»»

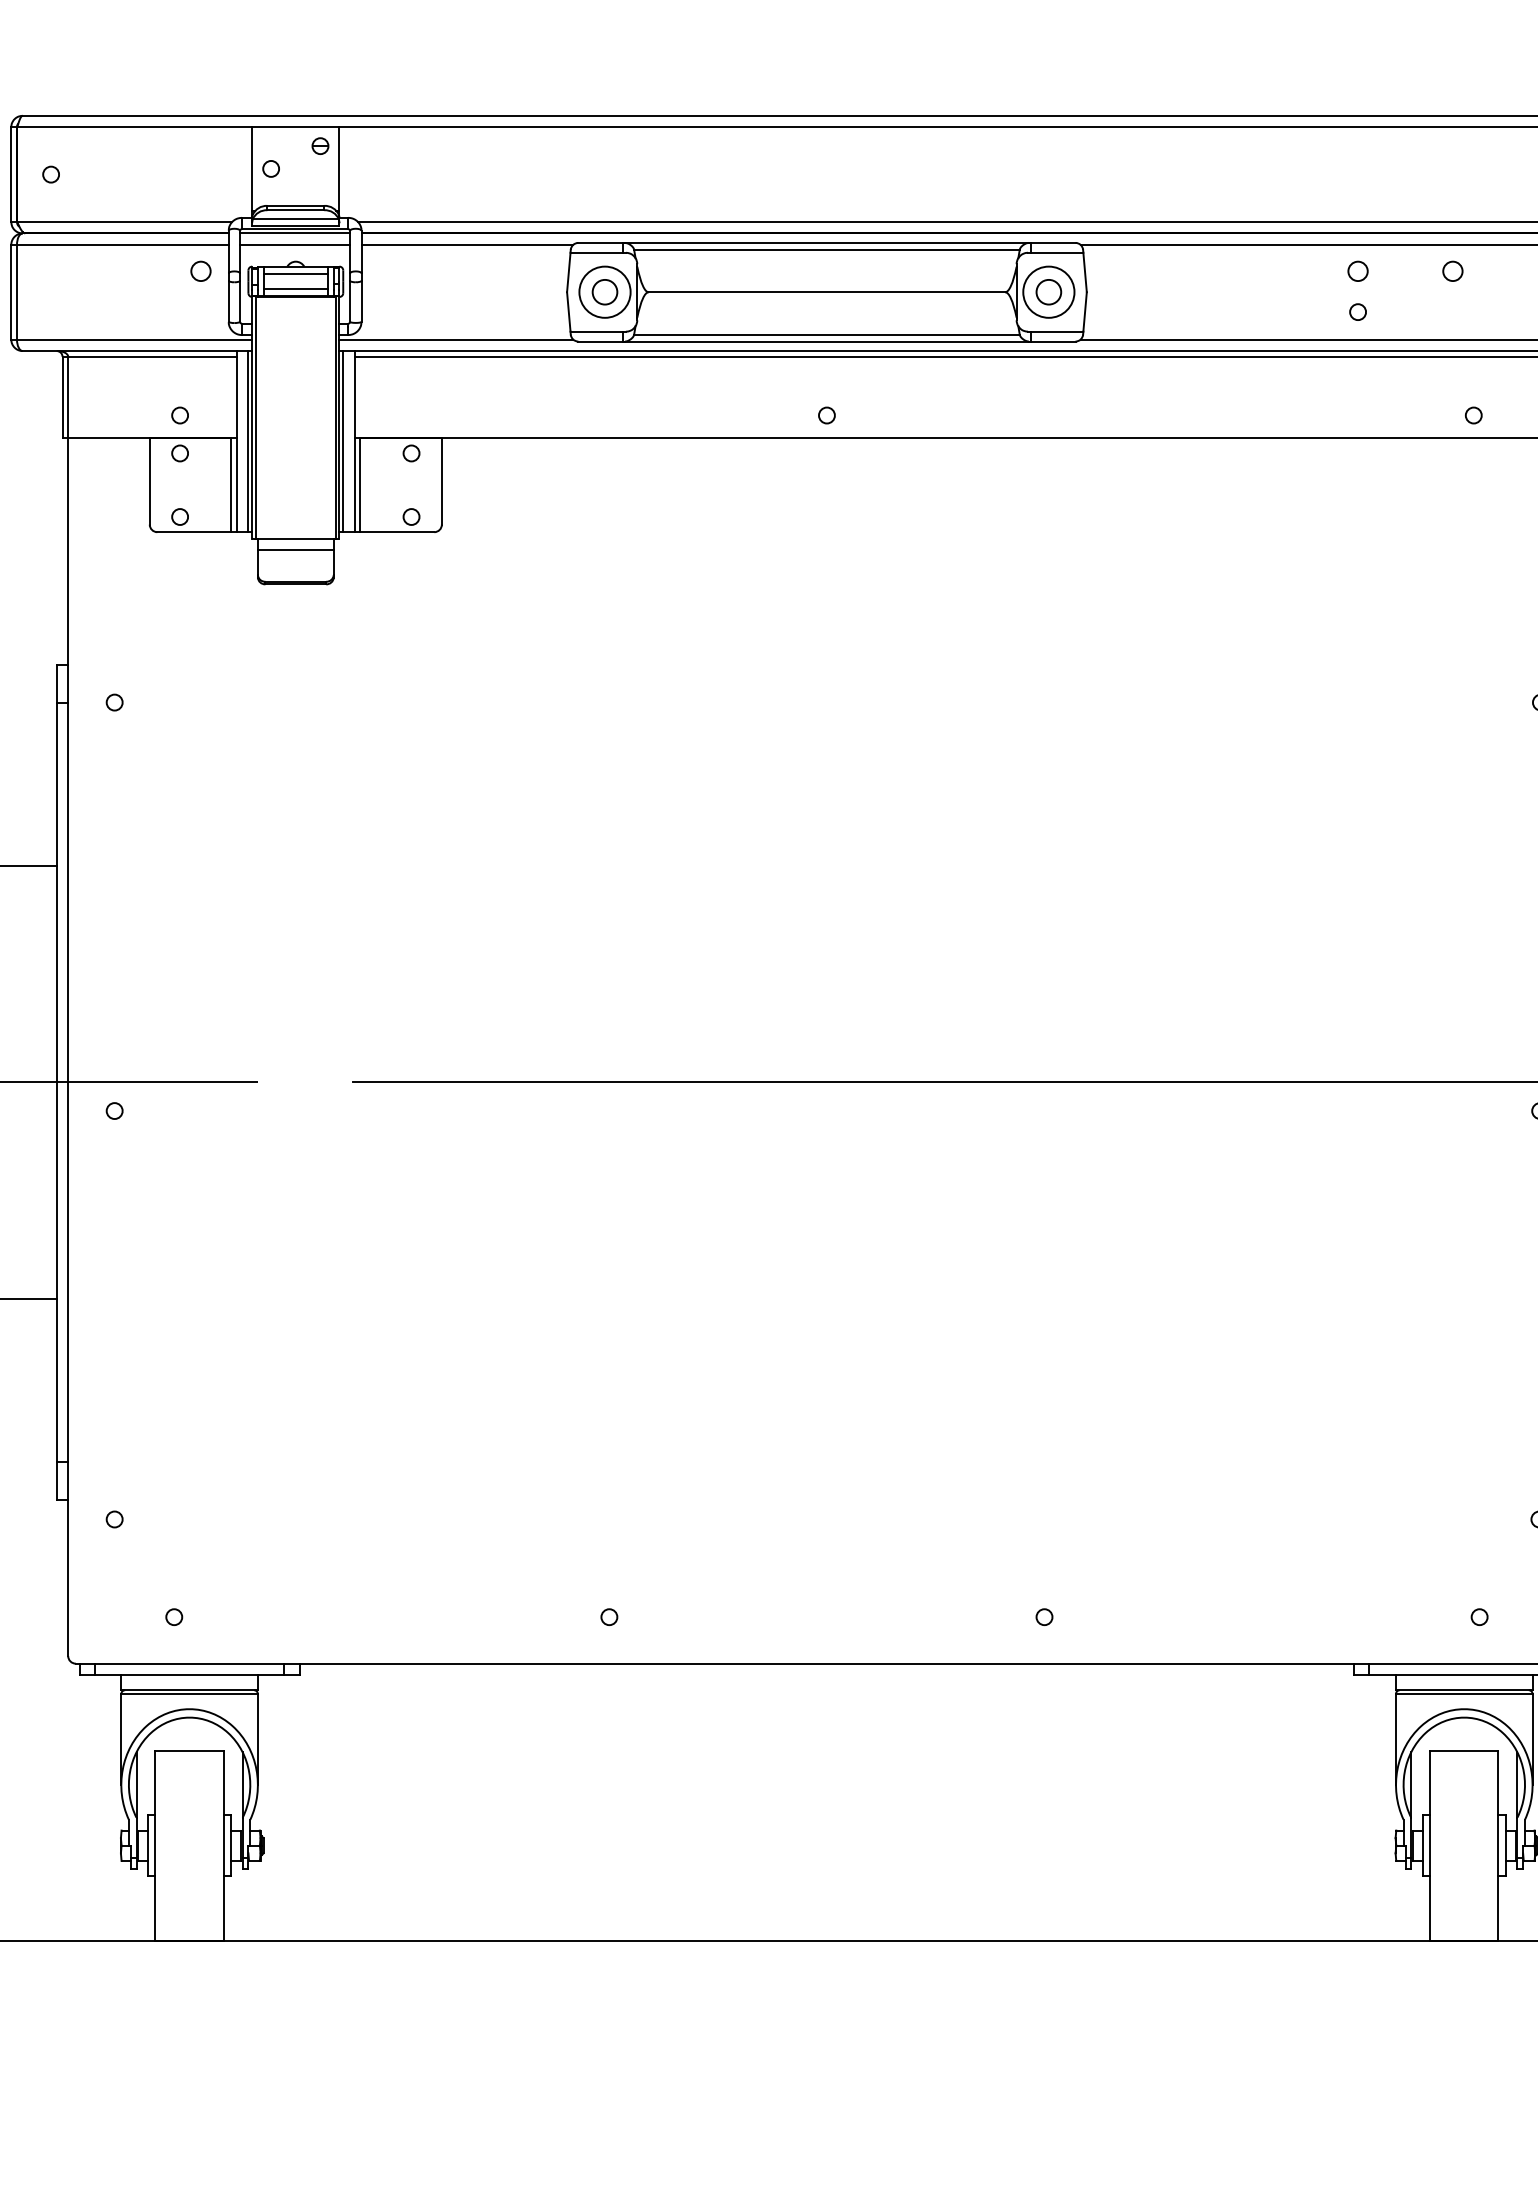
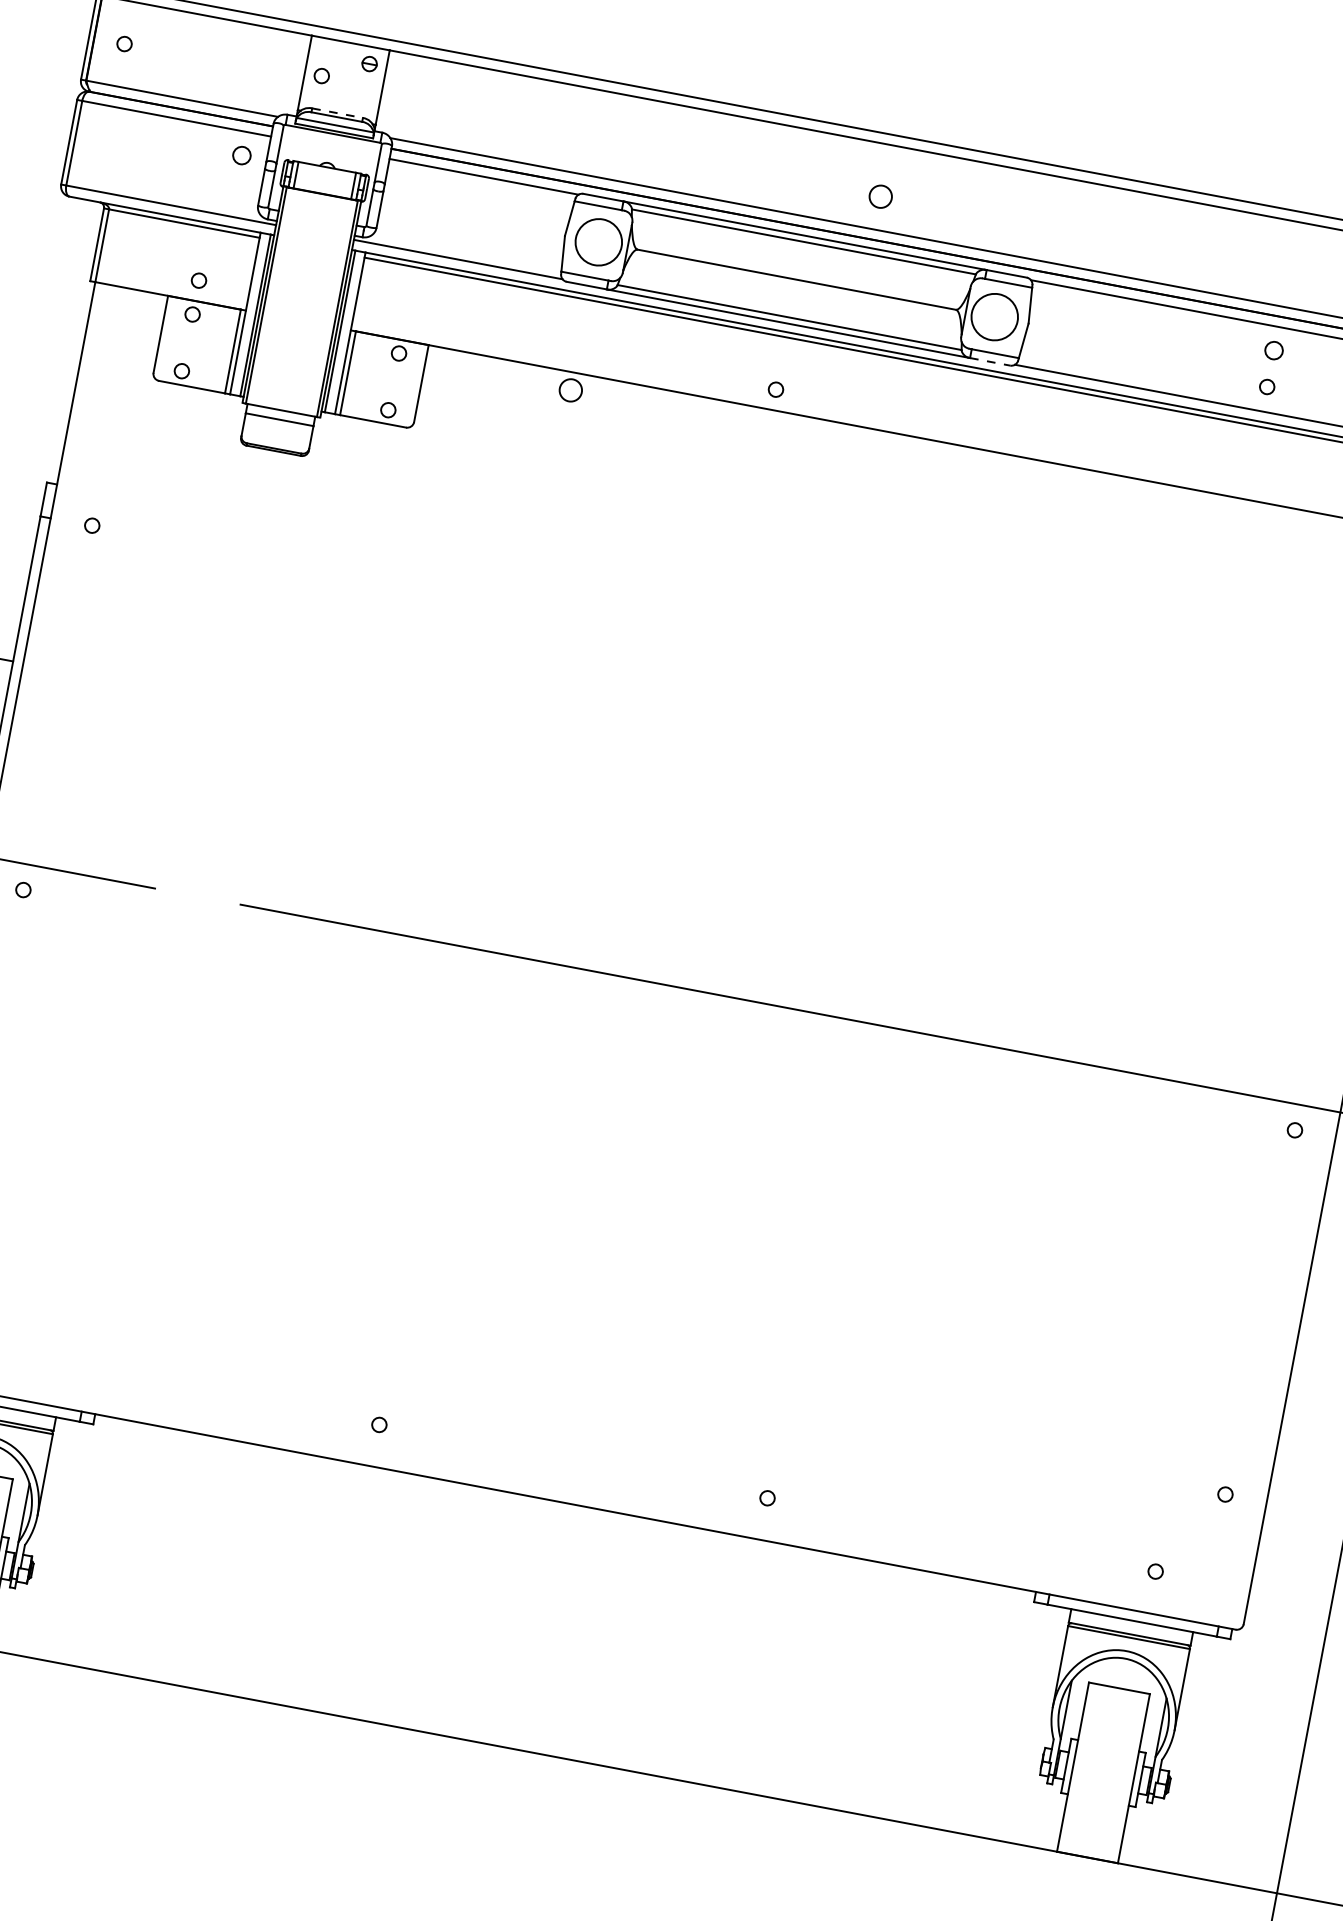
line: (296, 205) -> (338, 112), solid -> dashed
line: (295, 233) -> (332, 137), removed
line: (295, 244) -> (330, 147), removed
line: (295, 274) -> (325, 174), removed
line: (295, 289) -> (323, 187), removed
circle: (604, 292) -> (570, 390), moved
circle: (1048, 292) -> (880, 196), moved
line: (1053, 341) -> (990, 361), solid -> dashed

««

[TASK DETAILS]
A faithful copy of the data above is wanted, with every image left out.

[WORKED SOLUTION]
line: (296, 205) -> (338, 112), solid -> dashed
line: (295, 233) -> (332, 137), removed
line: (295, 244) -> (330, 147), removed
line: (295, 274) -> (325, 174), removed
line: (295, 289) -> (323, 187), removed
circle: (604, 292) -> (570, 390), moved
circle: (1048, 292) -> (880, 196), moved
line: (1053, 341) -> (990, 361), solid -> dashed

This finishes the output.